EHR Data Valuable to Study of Cardiac Structure, Function

Researchers from Vanderbilt University have discovered that electrocardiograph data harvested from electronic health records can be efficiently extracted as a rapid and efficient method for the study of cardiac structure and function.


Researchers from Vanderbilt University have discovered that electrocardiograph data harvested from electronic health records can be efficiently extracted as a rapid and efficient method for the study of cardiac structure and function.

The study, published in the Journal of Clinical Bioinformatics, suggests that EHR-based cohorts have the potential to make major contributions toward the study of epidemiologic and genotype-phenotype associations for cardiac structure and function in diverse populations. Cardiac structure, such as wall thickness and left ventricular dilation, can predict cardiovascular disease events and heart failure.

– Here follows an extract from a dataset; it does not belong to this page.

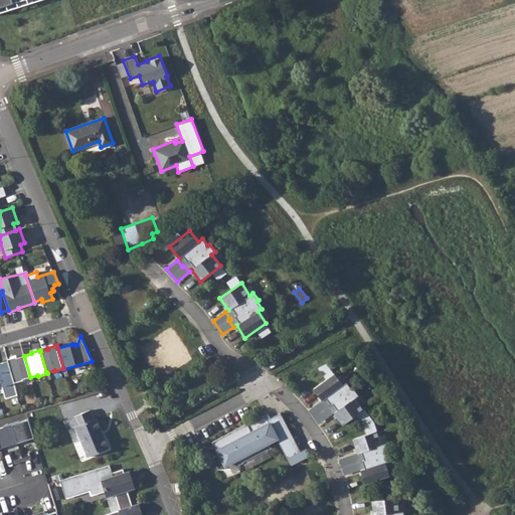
[(8,361),(14,382),(23,380),(23,379),(30,377),(24,356),(17,358),(16,356),(7,359),(8,361)]
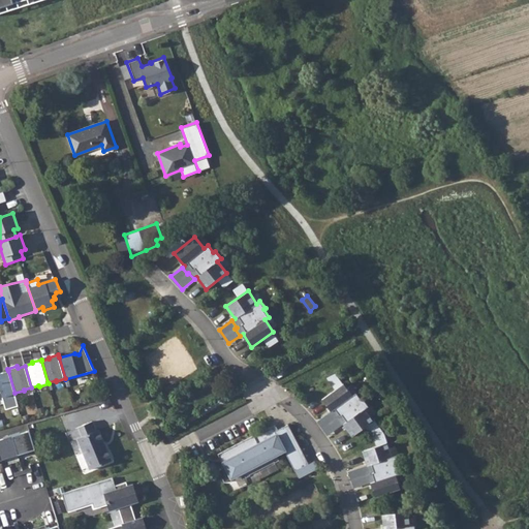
[(0,392),(0,393),(5,409),(19,406),(14,393),(8,371),(0,373),(0,392)]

The authors studied 6,076 echocardiography reports for 2,834 unique adult subjects. Vanderbilt University Medical Center's EHR-based ECG report archives go back to 1997 and are stored in the PDF format. Missing data were uncommon with over 90 percent of data points present.

Data irregularities were primarily related to inconsistent use of measurement units and transcriptional errors. The researchers’ filtering method required manual review of very few data points (fewer than 1 percent), and filtered echocardiographic parameters were similar to published data from epidemiologic populations of similar ethnicity. Moreover, the cohort was comparable in size, and in some cases larger than community-based cohorts of similar race/ethnicity.

While the authors noted several limitations to their study, such as the exclusion of clinically relevant semi-structured and unstructured data, they also concluded the benefits of extracting the available data efficiently offered promising signals were sufficient to warrant further consideration.

Future directions include refinement of methods for extraction and filtering of semi-structured and unstructured echocardiographic date from EHRs and leveraging of the Vanderbilt echocardiography cohort for study of cardiac structure and function genotype-phenotype associations.